Gives me Fight Club vibes.
This is becoming a bit scary. I almost hope we'll reach some kind of plateau for llm intelligence soon.
A plateau is unlikely, at least for cybersecurity. RL scales well here and is replicable outside of Anthropic (rewards are verifiable, so setting up the training environment doesn't require that much cleverness).
The post also points out that the model wasn't trained specifically on cybersecurity, and that it was just a side-effect – so I think there's still a lot of headroom.
It's scary, but there's also some room for cautious non-pessimism. More people than ever can cause billions of dollars of damage in attacks now [1], but the same tools can be used for defensive use. For that reason, I'm more optimistic about mitigations in security vs. other risk areas like biosecurity.
[1]: https://www.noahlebovic.com/testing-an-autonomous-hacker/
On a topic like cybersecurity, we never win by not looking: One needs top of the line knowledge of how to break a system to be able to protect it. We have that dilemma dealing with human experts: The same government sponsored unit that tells you that you need to update your encryption can hold on to the information and use it to exploit it at their leisure.

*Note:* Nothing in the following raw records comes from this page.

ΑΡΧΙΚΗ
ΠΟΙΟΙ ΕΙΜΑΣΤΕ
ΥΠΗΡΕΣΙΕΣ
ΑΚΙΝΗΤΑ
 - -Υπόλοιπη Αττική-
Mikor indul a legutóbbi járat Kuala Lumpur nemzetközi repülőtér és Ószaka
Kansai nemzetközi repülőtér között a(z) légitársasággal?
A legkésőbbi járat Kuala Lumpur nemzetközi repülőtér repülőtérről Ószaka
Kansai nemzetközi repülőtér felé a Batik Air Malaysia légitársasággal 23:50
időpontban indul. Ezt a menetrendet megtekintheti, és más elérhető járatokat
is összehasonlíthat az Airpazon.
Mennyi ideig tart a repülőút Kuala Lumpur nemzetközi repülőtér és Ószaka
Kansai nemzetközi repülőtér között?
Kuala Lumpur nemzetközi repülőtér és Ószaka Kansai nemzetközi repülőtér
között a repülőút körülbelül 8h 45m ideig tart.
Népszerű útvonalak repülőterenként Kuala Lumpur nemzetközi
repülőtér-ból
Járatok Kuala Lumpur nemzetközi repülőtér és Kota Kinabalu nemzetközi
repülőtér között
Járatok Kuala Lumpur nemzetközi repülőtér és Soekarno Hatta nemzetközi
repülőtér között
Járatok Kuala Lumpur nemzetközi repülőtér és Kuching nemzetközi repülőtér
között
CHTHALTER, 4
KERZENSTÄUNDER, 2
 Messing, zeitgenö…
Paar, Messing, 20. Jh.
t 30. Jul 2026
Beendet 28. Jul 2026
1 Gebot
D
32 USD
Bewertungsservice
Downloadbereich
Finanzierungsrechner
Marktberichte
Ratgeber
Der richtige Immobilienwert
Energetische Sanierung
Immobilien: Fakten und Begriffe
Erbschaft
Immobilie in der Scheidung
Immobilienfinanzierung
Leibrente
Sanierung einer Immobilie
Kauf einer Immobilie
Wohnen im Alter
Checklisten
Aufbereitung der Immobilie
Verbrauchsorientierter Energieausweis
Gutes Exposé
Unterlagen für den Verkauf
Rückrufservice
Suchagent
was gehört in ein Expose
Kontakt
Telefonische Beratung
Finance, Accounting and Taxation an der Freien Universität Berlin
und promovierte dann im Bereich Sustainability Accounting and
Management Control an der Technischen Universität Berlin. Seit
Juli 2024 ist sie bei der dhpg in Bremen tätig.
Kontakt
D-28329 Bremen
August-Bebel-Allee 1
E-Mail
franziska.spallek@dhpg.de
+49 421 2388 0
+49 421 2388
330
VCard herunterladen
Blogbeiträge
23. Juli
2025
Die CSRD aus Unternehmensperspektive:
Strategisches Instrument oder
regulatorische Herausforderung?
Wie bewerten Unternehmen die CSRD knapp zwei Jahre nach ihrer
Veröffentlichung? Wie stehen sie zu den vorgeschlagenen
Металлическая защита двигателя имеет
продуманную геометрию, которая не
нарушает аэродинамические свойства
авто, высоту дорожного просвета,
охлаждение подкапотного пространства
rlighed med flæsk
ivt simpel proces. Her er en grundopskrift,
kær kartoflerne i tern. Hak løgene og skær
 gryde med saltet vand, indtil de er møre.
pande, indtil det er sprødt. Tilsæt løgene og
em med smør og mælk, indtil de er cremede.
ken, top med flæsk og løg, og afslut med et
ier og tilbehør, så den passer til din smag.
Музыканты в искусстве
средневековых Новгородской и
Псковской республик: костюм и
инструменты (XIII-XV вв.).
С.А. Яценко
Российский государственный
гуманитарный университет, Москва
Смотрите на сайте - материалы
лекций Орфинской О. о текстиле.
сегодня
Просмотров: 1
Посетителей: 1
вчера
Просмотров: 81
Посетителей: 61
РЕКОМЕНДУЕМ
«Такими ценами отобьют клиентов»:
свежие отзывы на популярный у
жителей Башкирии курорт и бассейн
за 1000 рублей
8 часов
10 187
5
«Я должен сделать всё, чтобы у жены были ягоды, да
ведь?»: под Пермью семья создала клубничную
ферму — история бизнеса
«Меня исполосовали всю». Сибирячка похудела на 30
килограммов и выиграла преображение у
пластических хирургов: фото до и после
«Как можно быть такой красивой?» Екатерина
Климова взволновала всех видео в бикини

Given that it's absolutely impossible to stop people not aligned with us (for any definition of us) from doing AI research, the most reasonable way forward is to dedicate compute resources to the frontier, and to automatically send reasonable disclosures to major projects. It could in itself be a pretty reasonable product. Just like you pay for dubious security scans and publish that you are making them, an LLM company could offer actually expensive security reviews with a preview model, and charge accordingly.
We need to promote alignment and other ethics benchmarks; we can't change what we don't measure. I don't even know any off the top of my head.
If we don't innovate, someone else will. This is the very nature of being a human being. We summit mountains, regardless of the danger or challenge.